Of course, there’s Peter Singer talking about the ethics of eating and the moral responsibility to eat locally, and those in rural sociology who became concerned with responsible agriculture and modern food production, and then GM.

Still there are a number of issues that those food ethicists and those in related fields have left unaddressed.

In this day and age, whether you decide to labor over a hot stove or drive thru is a political decision about not only food itself but about society and culture. And soon going to the grocery store won’t only provide you with choices of buying lean or ultra-lean beef, but instead grass-fed, regular, or cloned beef. Not only can you get your vegetables organic or in a can, but also you can get them GMO-style grown with nutriceuticals to give you extra calcium in your potatoes or omega-3s in your green beans.

But even when this is possible, what will it mean for us ethically? Does the choice not to buy these engineered meats and vegetables mean that we are abdicating our responsibility to be healthy? If these foods are reasonably priced and are available, everyone should eat them. There is no difference between eating these foods and taking a daily multivitamin and arguably one can forget to take a vitamin whereas you aren’t likely to forget to eat.

Another part of these new food ethics culture is the responsibility to know what you are eating. If cloned beef or new foods can have the staying power to be shipped half way around the world, you have a responsibility to know so. In a new global food market, it will be the moral responsibility of the consumer to be aware of agricultural practices in China or Brazil and if you don’t want to eat those foods, then don’t.

The last, and perhaps most important part of food ethics for the 21st century, will be taming the obesity beast. This epidemic is the moral responsibility of everyone to help get waistlines, portion sizes and caloric intakes under control. Perhaps newly engineered foods will be the ticket, like the fat-burning waffles I wrote about a few weeks ago, but that can only be a part. Food ethics will have to change restaurant chains, groceries, and most importantly, the minds of consumers, if we are ever to change the trend of ever increasing weight.

This is a practical, real food ethics for the 21st century.The kind of food ethics I am proposing is not the ethics of the sustainable agriculture crowd or those who oppose GM. Nor can food ethics be just the morality of eating anymore. It’s about places, ways, and things we eat and why, but more than that. Food ethics is about where our food comes from, who makes it, why it’s made and to what end. The answers to these questions are what food ethics demands of us for a better, healthier, more fruitful nation.

→ DATA FOR ANALYSIS:
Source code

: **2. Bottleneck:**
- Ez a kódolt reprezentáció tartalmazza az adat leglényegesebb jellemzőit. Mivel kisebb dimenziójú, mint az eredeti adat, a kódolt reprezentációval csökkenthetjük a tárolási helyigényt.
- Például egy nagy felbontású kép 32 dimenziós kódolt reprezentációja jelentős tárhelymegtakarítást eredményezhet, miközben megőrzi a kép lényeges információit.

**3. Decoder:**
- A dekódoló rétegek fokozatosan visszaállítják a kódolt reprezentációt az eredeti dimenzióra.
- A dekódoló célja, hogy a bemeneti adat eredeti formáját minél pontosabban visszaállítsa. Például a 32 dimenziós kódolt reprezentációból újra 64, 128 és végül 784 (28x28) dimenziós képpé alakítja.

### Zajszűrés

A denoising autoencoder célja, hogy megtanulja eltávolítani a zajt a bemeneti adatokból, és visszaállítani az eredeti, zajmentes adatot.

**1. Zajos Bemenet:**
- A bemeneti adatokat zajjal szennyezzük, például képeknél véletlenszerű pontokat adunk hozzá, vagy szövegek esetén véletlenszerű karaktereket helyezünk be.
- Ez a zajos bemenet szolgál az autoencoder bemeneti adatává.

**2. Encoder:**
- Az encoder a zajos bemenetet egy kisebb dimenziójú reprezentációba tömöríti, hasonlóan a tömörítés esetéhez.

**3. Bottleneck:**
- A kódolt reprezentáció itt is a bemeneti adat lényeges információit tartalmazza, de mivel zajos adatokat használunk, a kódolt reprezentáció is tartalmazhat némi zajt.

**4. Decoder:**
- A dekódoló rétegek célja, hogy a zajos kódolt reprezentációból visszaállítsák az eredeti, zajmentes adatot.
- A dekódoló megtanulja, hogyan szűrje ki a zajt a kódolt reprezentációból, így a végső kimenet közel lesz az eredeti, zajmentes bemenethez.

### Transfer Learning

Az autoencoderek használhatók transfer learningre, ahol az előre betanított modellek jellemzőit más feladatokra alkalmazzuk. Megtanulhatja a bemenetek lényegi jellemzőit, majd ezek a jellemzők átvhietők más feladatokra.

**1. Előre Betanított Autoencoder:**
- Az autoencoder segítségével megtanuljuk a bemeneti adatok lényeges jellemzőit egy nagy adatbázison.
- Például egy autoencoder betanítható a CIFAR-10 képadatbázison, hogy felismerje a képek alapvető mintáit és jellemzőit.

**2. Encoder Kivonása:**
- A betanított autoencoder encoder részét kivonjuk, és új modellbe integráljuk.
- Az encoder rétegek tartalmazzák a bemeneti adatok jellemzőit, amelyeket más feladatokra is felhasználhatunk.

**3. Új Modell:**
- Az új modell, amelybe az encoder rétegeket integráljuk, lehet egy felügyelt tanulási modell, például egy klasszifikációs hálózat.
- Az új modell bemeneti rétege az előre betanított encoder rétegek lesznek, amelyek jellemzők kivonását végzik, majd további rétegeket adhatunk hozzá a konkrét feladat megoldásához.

→ EXERCISE REQUIREMENTS:
(1) In the food ethics passage, what is named as the last and perhaps most important part of food ethics for the 21st century?
(2) Quote the food ethics passage between "The last, and" and "ever increasing weight.", inclusive.

→ REPLIES:
(1) Taming the obesity beast.

(2)
The last, and perhaps most important part of food ethics for the 21st century, will be taming the obesity beast. This epidemic is the moral responsibility of everyone to help get waistlines, portion sizes and caloric intakes under control. Perhaps newly engineered foods will be the ticket, like the fat-burning waffles I wrote about a few weeks ago, but that can only be a part. Food ethics will have to change restaurant chains, groceries, and most importantly, the minds of consumers, if we are ever to change the trend of ever increasing weight.